# Using Peat Moss to Soften Water Questions



## roadmaster (Nov 5, 2009)

To whatever degree the peat soften's the water,the water you use for water changes might be very different = stress for the fishes.
You would in my humble opinion need same/same for tank water and change water to not have substantial changes within the tank at each water change.


----------



## nel (Jan 23, 2016)

To know if peat moss can help you lower your pH, we need to know your KH, it's buffering the pH and peat moss won't help much with KH.


----------



## archangelvk (Dec 17, 2015)

roadmaster said:


> To whatever degree the peat soften's the water,the water you use for water changes might be very different = stress for the fishes.
> You would in my humble opinion need same/same for tank water and change water to not have substantial changes within the tank at each water change.


Ha ! I was wondering that... cuz if I were to lower my ph but my tap water is hard, that would stress the fish out every water change unless I had some buckets sitting there with peat in it for the week before my water change...... so basically dont do it?

Bump:


nel said:


> To know if peat moss can help you lower your pH, we need to know your KH, it's buffering the pH and peat moss won't help much with KH.



My water Parameters are ....

KH = 3 degrees 
GH = 6 degrees 
PH = 7.8 

This is according to the API test kits that I use, and this is also several tests.


----------



## nel (Jan 23, 2016)

It's a nice low KH you've got there! I would set up a tank/container for water changes, put there a power head with peat moss in a pantyhose (or anything else) and use it for your tank. You need to experiment with how much and for how long you can use your peat moss. Don't use it in your main tank - as roadmaster stated - you need same water for water changes as is in your tank.


----------



## MtAnimals (May 17, 2015)

I used to use it in an hob and just let it run to soften water to get my angels to spawn...water I was using at the time was rock hard and ph over 8.The only time I preconditioned it was for fry tanks,in which case I'd run it for a day or so and then use it for small water changes.I'm using it right now(peat pellets for less discoloration) to raise cardinals and BN plecs.

I agree there is a possibility of a shock when doing water changes.Maybe you could run a 10 gallon out of the way somewhere like under the stand for prepping water?


----------



## archangelvk (Dec 17, 2015)

nel said:


> It's a nice low KH you've got there!

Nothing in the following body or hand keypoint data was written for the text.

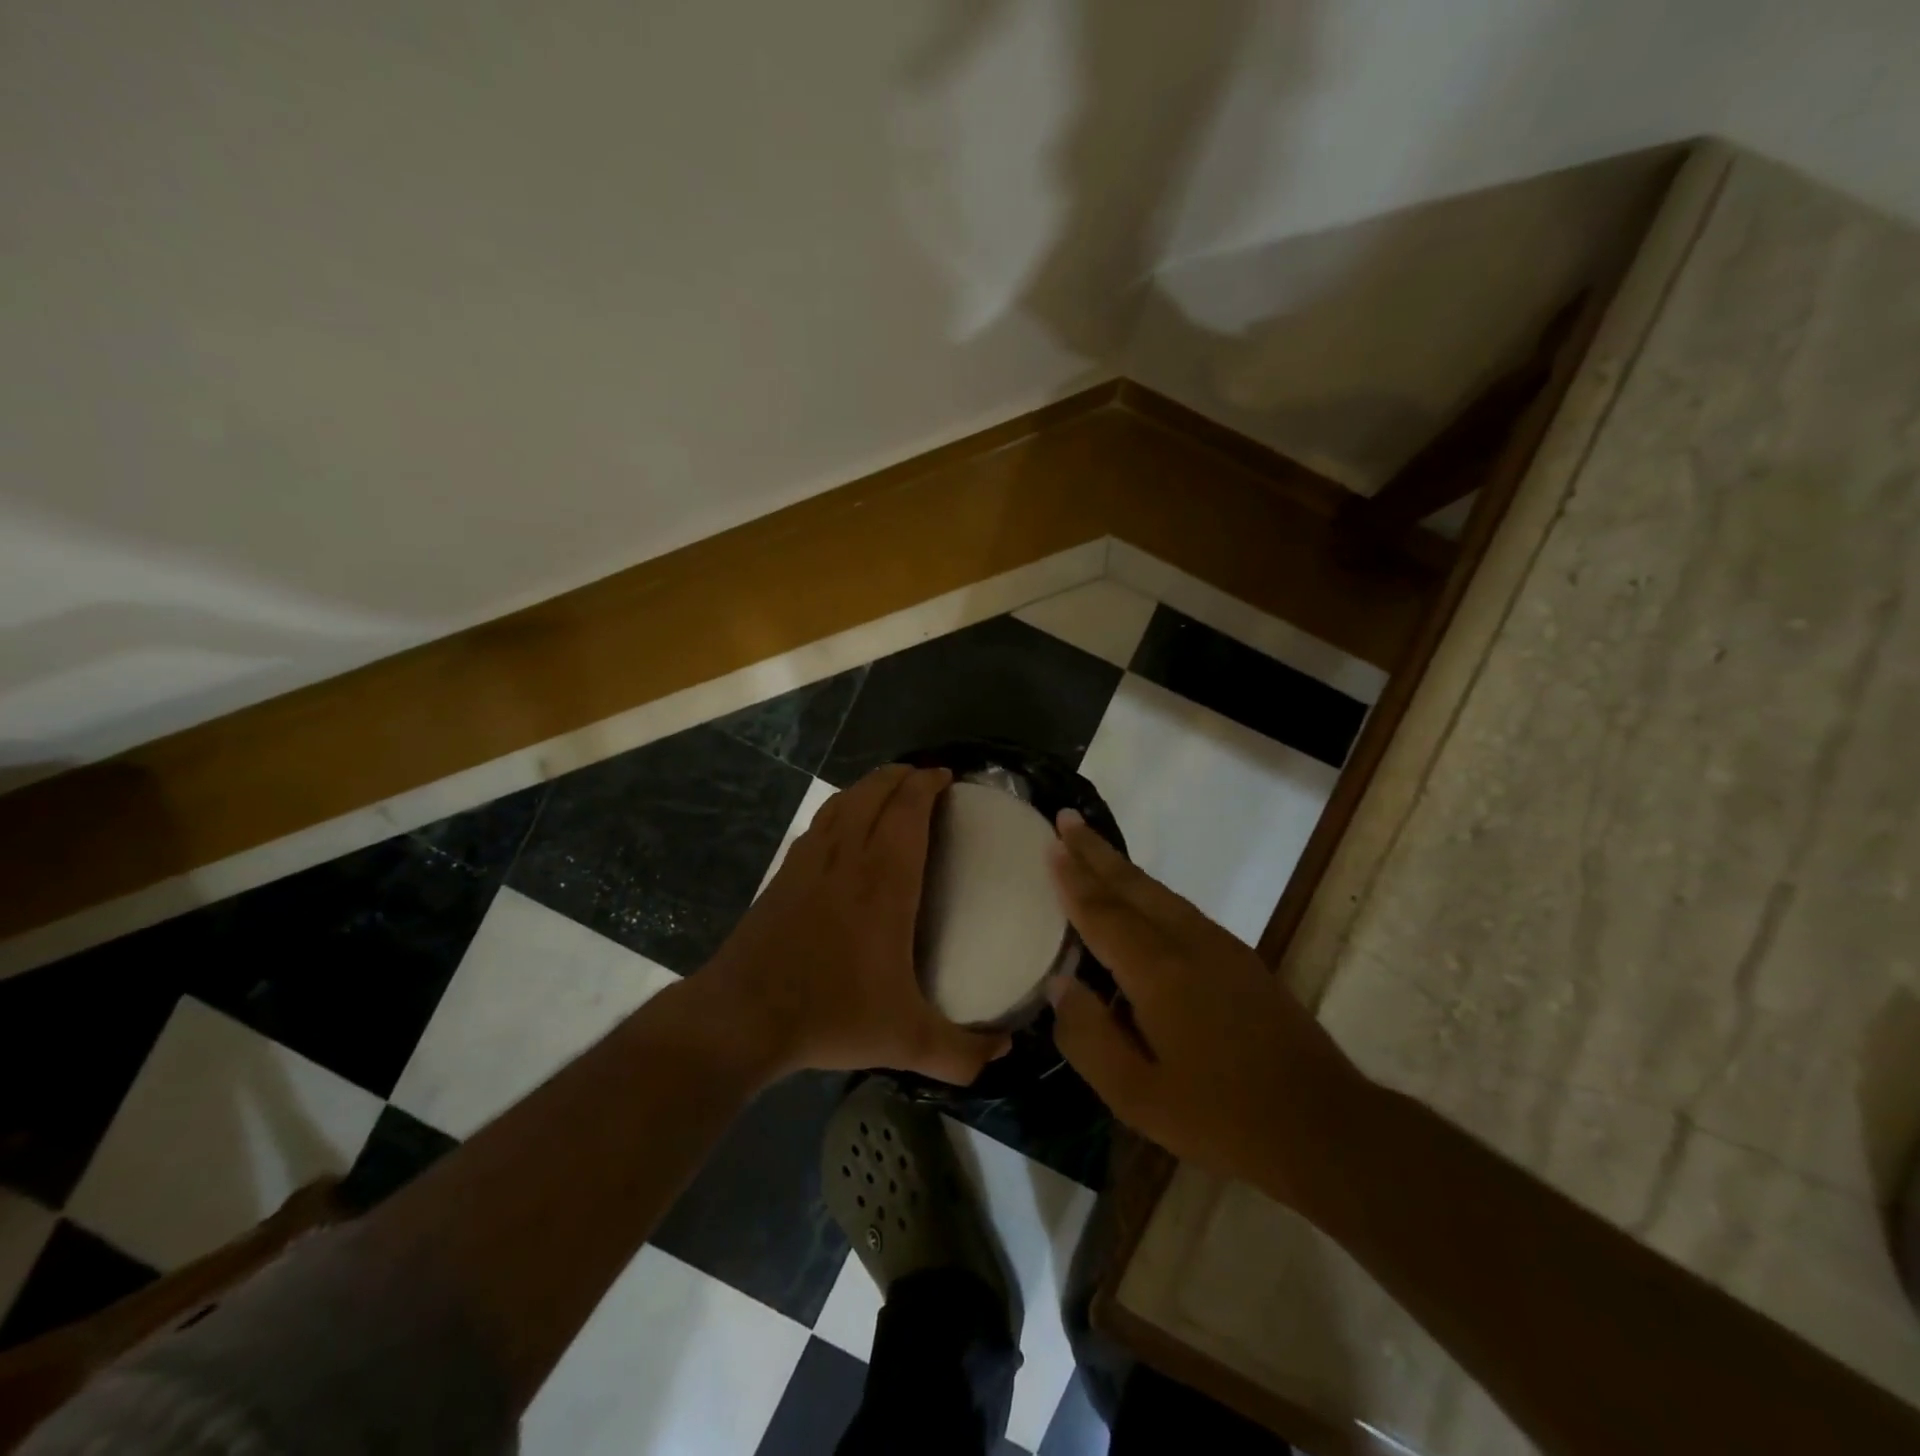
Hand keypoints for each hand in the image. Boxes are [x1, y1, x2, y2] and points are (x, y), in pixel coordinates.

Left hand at [704, 764, 1009, 1084]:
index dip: (927, 784)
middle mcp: (848, 857)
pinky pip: (819, 823)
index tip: (945, 776)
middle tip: (924, 779)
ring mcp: (810, 861)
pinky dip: (839, 809)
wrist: (742, 1016)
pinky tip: (842, 825)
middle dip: (902, 775)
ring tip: (889, 789)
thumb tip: (1005, 1052)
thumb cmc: (830, 1014)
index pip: (908, 810)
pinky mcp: (784, 874)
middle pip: (875, 792)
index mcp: (884, 881)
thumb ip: (961, 1052)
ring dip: (869, 785)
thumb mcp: (906, 1041)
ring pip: (843, 801)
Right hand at [1046, 811, 1369, 1205]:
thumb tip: (1060, 986)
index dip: (1073, 878)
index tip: (1050, 843)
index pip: (1103, 912)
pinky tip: (1142, 899)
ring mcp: (1220, 947)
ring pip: (1160, 893)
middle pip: (1133, 886)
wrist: (1325, 1126)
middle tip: (1066, 820)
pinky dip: (1150, 891)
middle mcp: (1188, 944)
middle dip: (1096, 852)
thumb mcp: (1137, 1096)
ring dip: (1123, 867)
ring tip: (1093, 847)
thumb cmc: (1223, 1117)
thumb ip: (1089, 1038)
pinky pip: (1181, 908)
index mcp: (1158, 972)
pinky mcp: (1241, 959)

I would set up a tank/container for water changes, put there a power head with peat moss in a pantyhose (or anything else) and use it for your tank. You need to experiment with how much and for how long you can use your peat moss. Don't use it in your main tank - as roadmaster stated - you need same water for water changes as is in your tank.


Okay I have a plan, let me know if it`ll work. I have an extra 10G that I use as a quarantine tank. Since its not in use, I will fill the aquaclear 20 full of peat moss and just let it run. I will use that water for my 23G breeding tank`s water changes each week. The 23G will run as normal. But heres the problem. I change around 30% of water each week. Will the new water that I add to my 10G each week change ph/soften the water fast enough (from 7.8-6.5/7) in a weeks time? I thought peat moss works really slowly?

Well speak of the evil. My female laid her first batch of eggs today. They won't survive will they given the water parameters I have?


----------



## Eric Mraz (May 17, 2016)

Hatching & Raising the Fry - Freshwater Cichlis Breeder | SomeFin's Fishy Look at this website, the owners grow all there fish in ph7.5 water. Hope this helps.


----------



## archangelvk (Dec 17, 2015)

eric mraz said:


> hatching & raising the fry - freshwater cichlis breeder | somefin's fishy look at this website, the owners grow all there fish in ph7.5 water. Hope this helps.


amazing site ! Thanks !!!!


----------



## archangelvk (Dec 17, 2015)

Today at 5 pm i looked at the eggs were still there. by 8pm all the eggs were gone. Guess the female ate them. But Why? A quick question. How do you do WC with eggs/fry in the tank? Will it spook them when I do my weekly 30% change or do I just do like a 5-10% a day kinda thing? 

P.S Im going to give these Rams another 2 chances before I remove the eggs and try to do it myself.


----------



## Eric Mraz (May 17, 2016)

I never raised rams before, but have angelfish. Most new parents will eat there eggs. Only thing you can do is let them keep trying or take them out to hatch yourself. Water changes are a little tricky with with fry, just have to stay away from them the best way you can, and if you suck one up you can pinch the hose quick to stop it. Using a bucket to drain your water into is a good idea also, if any get through you can just get them out of the bucket. Good luck


----------